Mary explained that her nickname at the time was Bubble, but that she had hated it, and still today would feel quite upset if one of her brothers reverted back to her old nickname, even if she did know it was said with fondness!

Mary explained where the nickname came from. An Uncle, who lived nearby and was renowned for his teasing, would say “Here she comes, here comes trouble’ whenever there was a family gathering, which was often! At one point one of her brothers apparently sang ‘Hubble, bubble, toil and trouble’ and so the nickname Bubble stuck, for many years!

As Mary talked she explained that she could still feel the upset and fury that she had felt all those years ago! Her eyes filled with tears as she described the unfairness of being accused of being a troublemaker and not being able to argue that that just wasn’t true!  Especially when arguing was one of the things that got you into trouble!

Although she could see now that there was no harm meant, the hurt feelings continued whenever she remembered those times.

She explained that as a young child she had become acutely aware of the word ‘trouble’, and remembered the hushed voices and disapproval that accompanied the word when included in stories about others.

The man at the garage who got into trouble for stealing from the till, her brother who got into trouble for talking back to a teacher, the girl down the road who got into trouble and had to get married. Even her dad got into trouble on long journeys when he needed a toilet stop.

As a young girl Mary knew that getting into trouble was not a good thing. It made people upset and annoyed with you. So, it made sense to her at the time to do her absolute best to stay out of trouble at all costs.

As Mary continued her story she suddenly became very quiet and reflective. This was because she was starting to see a connection between something that had made sense to her when she was a young girl and how she was living her life now.

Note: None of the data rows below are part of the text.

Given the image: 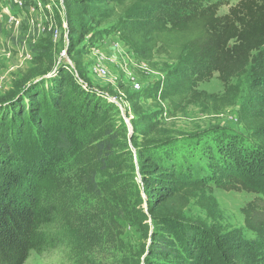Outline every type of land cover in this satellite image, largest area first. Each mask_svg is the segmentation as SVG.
I'll return each instance as SVG.
<instances>
[{
	"label": "trees",
	"instance_id": "obj_1",
	"mask_svg": "<svg viewBox=\"0 0 264 264\" xmlns=\"http://www.w3.org/2000/svg\"><path fill=\"white\" fill-rule=\"evenodd\" d=\"M65 4L72 15L69 29L78 37L91 32L89 21L118 17L115 31L136 51L150 58L160 52L176 61L180 67L155 93L172 110L191 103L215 110L232 106L239 94L233 79L251 75L240 122L251 131L252 146L240 148L241 140L236 138L224 148L235 156L232 166H222L235 172L218 186L257 194L242 207L245 227L254 237L220 236L221 230L214 234L204 224L187 219L184 213L191 199L211 190L209 172L201 162L178 163L147 146L140 151L142 181L149 215L159 226L147 264H264V0H238L224 15L219 13L223 1L65 0ZM215 73L223 83V94L199 88ZM67 89L83 97L80 108L94 104L100 111L97 92L67 67L57 70L47 85L33 84L17 100L14 95L0 98V264H24L33 251L54 244L45 227L58 217L57 178L61 167L79 159L84 147L82 120L68 108L71 101L63 100ZM54 113L60 114L58 119ZM111 148L98 142V158L106 159ZM215 161L219 164L216 157ZM89 182L96 185L95 174ZM198 201L209 211L216 205L213 196Z\"/></svg>",
	"mask_w": 264,
	"mask_h": 264
},
{
	"label": "rangeland",
	"instance_id": "obj_2",
	"mask_svg": "<svg viewBox=\"0 0 264 264\" xmlns=\"http://www.w3.org/2000/svg\"><path fill=\"white\" fill-rule=\"evenodd\" d=\"M204 1H223L219 13L224 15L238 0ZM71 17L65 0H0V98L14 95L17 100L33 84L47 85L57 70L67 67L97 92L101 107L100 111L94 104L80 108L83 97L66 90L63 100L71 101L68 108L82 120L84 147L79 159L61 167L57 178L58 217L45 227L54 244L33 251L24 264H147L159 231L149 215L142 181L140 151L147 146L178 163L201 162L209 172L210 176H203L211 190L191 199L184 213L187 219L204 224L214 234L221 230L220 236L241 233L253 238L242 207L257 194L218 186L235 172L222 166H232L235 156L224 148L236 138L241 140L240 148L252 146L251 131L240 122L251 75L233 79L239 94L232 106L215 110L191 103L175 111L155 93L180 67L176 61L160 52L150 58L136 51L115 31L118 17L89 21L91 32L85 37L69 29ZM199 88L224 93L218 73ZM55 113L58 119L60 114ZM100 141L112 146L103 161L96 149ZM93 174L96 185L89 182ZM208 196L216 200L210 211L198 201Z\"/></svg>",
	"mask_w": 264,
	"mask_h": 264
}]
</instances>
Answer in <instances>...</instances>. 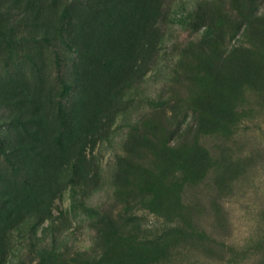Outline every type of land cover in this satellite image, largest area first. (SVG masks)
I'll use <instances>...</instances> for the list:
<instances>
[{"label": "rangeland", "instance_id": "rangeland-1", "mask_svg": "<svg viewBox=\"0 0 264 264\" xmlns=\"http://www.w3.org/2000/svg\"><path fill=\"white\" fill-rule=\"evenodd\" d=\"M0 264H264V0H0Z\"/></svg>", "mask_w": 264, "mask_h": 264}]
</instances>
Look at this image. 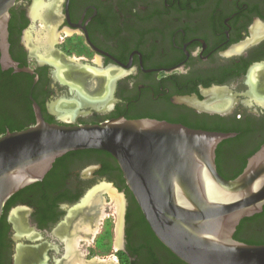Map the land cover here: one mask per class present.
<instances>
[{"label":"flooded vegetation","instance_id":"obj_1","mask_svg":"<svg viewBox=\"0 0 264 264\" xmlns=\"http://www.w3.org/2000/svg\"><path fill=\"white\" fill-rule=\"evenodd\" d=\"M34 1L45 16L32 17ZM36 111L57 124L122 117L228 134L215 164L234 179L264 145V0H18L0 33V136L33 125ZM98 189L121 208L88 234L82 201ZM233 238L264 244V206ZM79 253L90 264H187L157 238L114 158L95 149L57 158L0 215V264H71Z\"/></svg>","mask_w":264,"mask_h":264},{"label":"water","instance_id":"obj_2","mask_svg":"<svg viewBox=\"0 0 264 264\" xmlns=\"http://www.w3.org/2000/svg\"><path fill=\"white\" fill-rule=\"evenodd\" d=\"M18 0H0V33ZM28 70V69H27ZM29 71V70H28ZM0 136V215L17 191L41 181L55 160L105 151L157 238L187 264H264V244L233 238L239 222L264 206V145L231 180L216 170L217 145L230 135L152 119L45 122ZM67 112L63 121L73 122Z\"/></svg>","mask_w":264,"mask_h":264},{"label":"bare ground","instance_id":"obj_3","mask_svg":"<svg viewBox=\"0 0 264 264\" xmlns=\"http://www.w3.org/2000/svg\"><path fill=\"white\" fill-rule=\"evenodd\" d=\"M52 7V6H51ZM48 9H50L47 5H43L42 3L38 2V1H34L33 3V7H32V17L33 18H39V17H42L43 14L44 16L46 15L45 12L48 11ZM52 9V8H51ZM46 20V18H45ZM43 22V21H42ZM45 22V21H44ZM43 22V23H44ZM42 23V24H43ZM47 23V22H46ZM47 27V26H46ZM47 41V39H46ZM42 43V42H41ZM46 45V44H45ZM43 47V46H42ZM45 47V46H44ZM46 48V47H45ZM49 49V47H48ZM46 50V49H44ZM37 51V50H36ZM48 51V50H46ZM50 51V50H49ZM47 53V52H45ZM44 53V54H45ZM49 53V52H48ZM42 55V54H41ZM48 55V54H46ZM53 62V61H52ZM57 74L60 76L61 74V67L59 65H57V71H55V74ZM57 75V76H58ZM58 76V77H59ZM102 189H98V190H93V191H90L86 197L83 199V203H86V204H89L91 209L89 211V213L92 214L91 217H93V222H94V229L91 230L90 229V225L89 221H85V223L83 222V224L81 225L82 226V230L85 232V233H91V234H94V232L96 231V226L98 225V223L100 222L101 219H103L105 216H106V213H107V209H109L110 207L107 206L105 204V201H104V197L102 196V191H100ZM99 191V192H97ZM109 195L111 196V198L113 199V204L115 203V212H117V214L119 213L120 211V208H121V202L116 199V197L112 194V193H109ZM82 205V204H81ZM120 207V208H119ZM85 209V208H84ZM90 216L88 215L86 218H88V220L90 219L89 218ZM92 225V224H91ZM80 227V226H79ZM79 236V235H78ZM81 252V251H80ZM82 256V253L78 255V257L71 263V264H90V263H86L84 260H83V256ZM101 263V262H100Z\"/></svg>","mask_w":264,"mask_h":264},{"label":"rangeland","instance_id":"obj_4","mask_svg":"<svg viewBox=\"0 0 264 264\" xmlns=\"http://www.w3.org/2000/svg\"><path fill=\"white\" fill-rule=\"evenodd\" d=\"M40 25H42V24L39 23V26H40ZM103 197H104L105 204L108 203V204H106V205L110 207V208H109L110 210L108 209V212L110 211L109 213H117V212H115V211H116V210H115V203L113 204L114 201H113V199L111 198V196L107 197V195H103ZM109 203H110V204H109ZM108 212H107V213H108ZM107 213H106V214H107Z\"/></svg>","mask_w":264,"mask_h":264},{"label":"trees","instance_id":"obj_5","mask_svg":"<svg viewBox=\"0 0 264 264\" xmlns=\"http://www.w3.org/2000/svg\"><path fill=\"white\" fill-rule=\"evenodd\" d=\"M23 129H25V128L18 127V128L14 129L12 131H19V130H23Z\"/></svg>","mask_w":264,"mask_h":264}]
</instances>
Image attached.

Mary explained that in order to avoid trouble she had become careful and cautious. She avoided any kind of confrontation, hated being in the limelight or drawing attention to herself and rarely stood up for her beliefs, and if she did she would do it quietly and apologetically.

Her eyes filled again as she said “I have spent my life not wanting to be a trouble to anyone. Being quiet, not getting too excited, not even allowing myself to feel excited!”

“And all because I believed that I was trouble, because why else would Uncle David have said that? I can see now that he was just teasing, and that I never was trouble anyway!”

Mary’s tears turned to laughter as she realised in a flash that she had been carrying around a label for herself, unconsciously believing it to be true, and living her life as if it were really her!

“Now that is just crazy” she said in amazement. “I had no idea that what made sense then had become so fixed that I didn’t even know it was there! It’s like I had this invisible thinking about how I should be. My very own blind spot! No wonder I’ve been feeling so flat and depressed! I was feeling my thinking but didn’t know what that thinking was. Oh for goodness sake, that’s crazy!!”

She again sat quietly as she started to become familiar with being Mary, but without the invisible belief that she was trouble. In fact, the Mary that she already was and always had been underneath the misunderstanding.

When Mary made contact a few weeks later she said that her life had changed dramatically. She described it as the blanket fog of depression having lifted and wafted away. She talked about a new sense of excitement and wonder at the world and it’s possibilities.

She said the best thing was finding her fun side, realising that she could be funny and have a laugh without fear of getting into trouble!

And she was really looking forward to the trip to Australia.